Valentine’s Day When You’re Single: Why I Often Suggest Marking It Anyway
Feb 02, 2026
February has arrived. The days are still short, the weather is rarely kind, and by the time Valentine’s Day rolls around there’s often a sense of being emotionally ambushed by hearts, roses, and the implication that being coupled is the gold standard of happiness. For many of my clients, especially those who are single, Valentine’s Day can feel awkward at best and painful at worst. It’s not uncommon to want the day to be over as quickly as possible, preferably with minimal contact with social media.
And yet, I often suggest doing the opposite. Rather than ignoring Valentine’s Day altogether, I sometimes encourage clients to mark it deliberately, intentionally, and on their own terms. This can be a way of taking the day back from a cultural story that suggests love only counts when it comes from someone else.
One of the reasons Valentine’s Day can sting is that it taps into deeper beliefs about worth, desirability, and being chosen. For clients already working through themes of rejection, abandonment, or self-criticism, the cultural messaging around this day can quietly reinforce the idea that something is missing or wrong. Avoidance can feel protective, but it can also leave those beliefs unchallenged, sitting comfortably in the background.
Marking the day differently can be a gentle way of interrupting that pattern. Doing something for yourself on Valentine’s Day sends a very different psychological message: namely that care, attention, and kindness are not at all conditional on your relationship status. This might be as simple as planning a meal you genuinely enjoy, booking time for rest, or doing something slightly indulgent that you would normally talk yourself out of. You don't have to do anything too extravagant (unless, of course, you'd like to!) just be intentional in how you choose to mark the day for yourself.
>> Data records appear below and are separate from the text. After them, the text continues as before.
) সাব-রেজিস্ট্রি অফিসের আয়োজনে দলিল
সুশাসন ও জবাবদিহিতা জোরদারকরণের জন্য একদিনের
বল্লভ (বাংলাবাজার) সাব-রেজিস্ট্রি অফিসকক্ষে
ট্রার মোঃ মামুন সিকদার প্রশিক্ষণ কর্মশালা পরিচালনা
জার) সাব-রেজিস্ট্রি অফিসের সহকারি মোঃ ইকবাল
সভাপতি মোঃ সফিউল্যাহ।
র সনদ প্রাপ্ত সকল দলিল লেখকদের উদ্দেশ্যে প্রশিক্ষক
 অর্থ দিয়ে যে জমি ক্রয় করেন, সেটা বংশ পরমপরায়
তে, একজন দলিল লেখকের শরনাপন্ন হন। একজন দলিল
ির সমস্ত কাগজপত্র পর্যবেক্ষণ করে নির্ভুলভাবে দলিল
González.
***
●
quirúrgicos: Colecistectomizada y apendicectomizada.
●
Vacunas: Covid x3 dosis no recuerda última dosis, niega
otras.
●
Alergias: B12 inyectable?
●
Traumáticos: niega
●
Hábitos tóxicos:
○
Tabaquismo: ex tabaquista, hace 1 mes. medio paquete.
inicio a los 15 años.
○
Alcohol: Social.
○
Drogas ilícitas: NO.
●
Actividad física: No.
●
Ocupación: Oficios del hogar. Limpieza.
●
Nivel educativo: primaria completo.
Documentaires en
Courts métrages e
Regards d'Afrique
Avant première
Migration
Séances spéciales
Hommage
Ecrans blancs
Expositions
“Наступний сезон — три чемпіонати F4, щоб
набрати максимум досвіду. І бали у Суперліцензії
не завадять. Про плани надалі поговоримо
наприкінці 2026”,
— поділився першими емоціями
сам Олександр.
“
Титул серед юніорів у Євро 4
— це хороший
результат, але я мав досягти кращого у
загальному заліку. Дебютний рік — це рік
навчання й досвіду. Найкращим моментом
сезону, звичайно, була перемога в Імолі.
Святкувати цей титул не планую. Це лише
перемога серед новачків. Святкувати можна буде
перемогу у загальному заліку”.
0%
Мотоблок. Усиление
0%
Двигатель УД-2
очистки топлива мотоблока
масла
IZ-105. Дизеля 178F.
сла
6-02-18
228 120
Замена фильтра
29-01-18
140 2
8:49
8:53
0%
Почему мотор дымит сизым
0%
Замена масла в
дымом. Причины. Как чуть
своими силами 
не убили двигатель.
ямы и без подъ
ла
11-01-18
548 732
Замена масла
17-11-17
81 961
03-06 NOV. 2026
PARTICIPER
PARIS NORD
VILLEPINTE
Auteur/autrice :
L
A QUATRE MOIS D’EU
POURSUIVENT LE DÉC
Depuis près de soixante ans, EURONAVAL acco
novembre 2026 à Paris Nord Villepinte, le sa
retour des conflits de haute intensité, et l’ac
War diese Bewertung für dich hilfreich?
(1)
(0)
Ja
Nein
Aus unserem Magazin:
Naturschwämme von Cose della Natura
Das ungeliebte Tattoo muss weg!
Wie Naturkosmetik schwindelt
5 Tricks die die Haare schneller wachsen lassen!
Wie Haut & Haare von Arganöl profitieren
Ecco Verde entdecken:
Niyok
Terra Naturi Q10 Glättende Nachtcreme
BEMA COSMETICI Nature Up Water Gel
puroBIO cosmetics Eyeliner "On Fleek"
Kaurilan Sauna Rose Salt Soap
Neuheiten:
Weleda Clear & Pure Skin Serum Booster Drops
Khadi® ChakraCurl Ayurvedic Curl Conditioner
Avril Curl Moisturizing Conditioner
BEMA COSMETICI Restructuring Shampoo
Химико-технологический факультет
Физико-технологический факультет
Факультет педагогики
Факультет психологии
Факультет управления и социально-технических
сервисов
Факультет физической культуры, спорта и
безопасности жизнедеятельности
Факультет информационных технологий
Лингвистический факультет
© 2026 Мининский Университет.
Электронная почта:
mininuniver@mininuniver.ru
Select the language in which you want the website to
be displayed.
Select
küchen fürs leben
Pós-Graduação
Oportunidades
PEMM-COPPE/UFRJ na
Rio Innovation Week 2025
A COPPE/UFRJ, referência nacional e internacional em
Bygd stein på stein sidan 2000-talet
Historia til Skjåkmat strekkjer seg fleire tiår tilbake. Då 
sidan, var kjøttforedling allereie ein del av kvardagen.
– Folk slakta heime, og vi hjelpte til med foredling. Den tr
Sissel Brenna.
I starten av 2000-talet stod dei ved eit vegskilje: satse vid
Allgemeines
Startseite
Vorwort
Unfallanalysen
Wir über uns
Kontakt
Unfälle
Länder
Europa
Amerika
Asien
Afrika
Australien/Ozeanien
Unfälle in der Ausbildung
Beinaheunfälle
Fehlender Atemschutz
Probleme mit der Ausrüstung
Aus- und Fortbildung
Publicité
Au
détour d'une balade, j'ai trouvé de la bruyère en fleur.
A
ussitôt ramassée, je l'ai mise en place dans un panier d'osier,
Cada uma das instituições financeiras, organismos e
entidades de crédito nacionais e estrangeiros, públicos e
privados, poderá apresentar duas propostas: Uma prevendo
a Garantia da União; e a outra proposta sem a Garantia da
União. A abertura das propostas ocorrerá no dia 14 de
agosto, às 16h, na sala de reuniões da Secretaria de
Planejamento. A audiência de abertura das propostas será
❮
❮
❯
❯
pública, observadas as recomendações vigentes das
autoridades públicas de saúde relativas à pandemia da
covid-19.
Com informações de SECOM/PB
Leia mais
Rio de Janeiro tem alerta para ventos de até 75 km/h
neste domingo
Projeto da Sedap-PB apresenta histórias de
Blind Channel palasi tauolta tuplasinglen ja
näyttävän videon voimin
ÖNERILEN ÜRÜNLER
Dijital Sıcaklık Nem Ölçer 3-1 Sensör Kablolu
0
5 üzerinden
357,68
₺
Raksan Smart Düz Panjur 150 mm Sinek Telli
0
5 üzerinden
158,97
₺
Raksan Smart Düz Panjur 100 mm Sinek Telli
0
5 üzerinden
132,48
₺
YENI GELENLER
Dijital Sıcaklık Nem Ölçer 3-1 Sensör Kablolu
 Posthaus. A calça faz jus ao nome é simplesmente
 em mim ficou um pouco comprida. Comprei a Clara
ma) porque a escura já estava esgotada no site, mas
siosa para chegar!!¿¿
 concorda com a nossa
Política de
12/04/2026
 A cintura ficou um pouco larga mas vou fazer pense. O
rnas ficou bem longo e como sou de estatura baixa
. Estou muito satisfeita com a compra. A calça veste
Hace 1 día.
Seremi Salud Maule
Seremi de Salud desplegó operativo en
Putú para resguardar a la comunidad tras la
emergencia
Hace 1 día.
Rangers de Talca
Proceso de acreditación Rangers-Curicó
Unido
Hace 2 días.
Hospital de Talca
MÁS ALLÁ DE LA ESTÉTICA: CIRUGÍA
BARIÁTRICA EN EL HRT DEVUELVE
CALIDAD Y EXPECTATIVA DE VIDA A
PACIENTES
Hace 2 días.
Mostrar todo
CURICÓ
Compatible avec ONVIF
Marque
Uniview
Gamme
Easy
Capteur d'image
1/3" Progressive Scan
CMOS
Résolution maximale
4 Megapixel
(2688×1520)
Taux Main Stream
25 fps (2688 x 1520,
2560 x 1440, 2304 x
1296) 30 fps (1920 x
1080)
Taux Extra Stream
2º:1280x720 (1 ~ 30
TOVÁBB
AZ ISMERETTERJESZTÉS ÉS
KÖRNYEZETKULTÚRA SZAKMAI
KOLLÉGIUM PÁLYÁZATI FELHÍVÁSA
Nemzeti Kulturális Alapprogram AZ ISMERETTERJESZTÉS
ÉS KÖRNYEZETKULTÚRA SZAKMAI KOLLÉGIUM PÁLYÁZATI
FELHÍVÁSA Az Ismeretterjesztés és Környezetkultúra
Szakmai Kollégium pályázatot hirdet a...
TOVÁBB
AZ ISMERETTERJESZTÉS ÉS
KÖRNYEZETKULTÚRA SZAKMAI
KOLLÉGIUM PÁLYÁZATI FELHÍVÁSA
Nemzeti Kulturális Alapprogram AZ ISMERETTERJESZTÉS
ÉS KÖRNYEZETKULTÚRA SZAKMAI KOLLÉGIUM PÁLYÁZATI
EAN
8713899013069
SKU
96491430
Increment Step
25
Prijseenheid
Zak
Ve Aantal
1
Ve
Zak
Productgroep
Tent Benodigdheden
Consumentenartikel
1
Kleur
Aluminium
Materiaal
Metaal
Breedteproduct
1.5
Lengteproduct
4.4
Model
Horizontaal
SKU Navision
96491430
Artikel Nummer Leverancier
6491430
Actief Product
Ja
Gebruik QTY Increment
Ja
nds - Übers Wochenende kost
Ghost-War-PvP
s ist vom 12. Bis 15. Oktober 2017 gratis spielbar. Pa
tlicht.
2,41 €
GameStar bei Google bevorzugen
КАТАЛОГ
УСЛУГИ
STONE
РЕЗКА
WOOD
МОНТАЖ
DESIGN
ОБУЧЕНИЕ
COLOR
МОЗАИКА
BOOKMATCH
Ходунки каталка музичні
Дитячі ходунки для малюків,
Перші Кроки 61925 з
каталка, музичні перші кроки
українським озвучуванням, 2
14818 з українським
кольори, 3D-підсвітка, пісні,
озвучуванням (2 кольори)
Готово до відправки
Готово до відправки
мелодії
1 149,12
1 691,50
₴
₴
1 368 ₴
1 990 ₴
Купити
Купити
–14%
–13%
Sometimes I suggest something that initially makes people laugh or cringe slightly, and that is writing a Valentine’s card to yourself. Clients often initially reject the idea, as it tends to make them feel awkward, self-conscious, or even a bit silly. But it’s often in that discomfort that something useful happens, and I usually say "the more cringeworthy you are finding this, the more important it is for you to try it out!" Writing a card to yourself invites you to slow down and notice how you speak to yourself when no one else is watching. Is your tone kind, appreciative, warm, and supportive? Or do you struggle to find anything to say?
For some clients, the card becomes a place to acknowledge survival, resilience, for others, it’s an opportunity to practise speaking to themselves with the same compassion they readily offer to their friends and loved ones. From a psychological perspective, this kind of exercise supports the development of self-soothing and self-validation, both, which are skills that are foundational for emotional regulation and healthier relationships of all kinds, including romantic ones.
Importantly, this isn’t about replacing the desire for connection or pretending that relationships don’t matter. Humans are relational beings, and longing for closeness is not a flaw. Marking Valentine’s Day for yourself doesn't mean that you have to be happy about being single, but it’s a way of widening the definition of love so that it includes how you treat yourself.
If Valentine’s Day has been something you usually endure rather than engage with, it might be worth experimenting this year. Not because you “should” feel empowered or positive, but because small, intentional acts can shift how you experience yourself in moments that are otherwise loaded with expectation. Even a single gesture of care can challenge the idea that your value depends on someone else recognising it.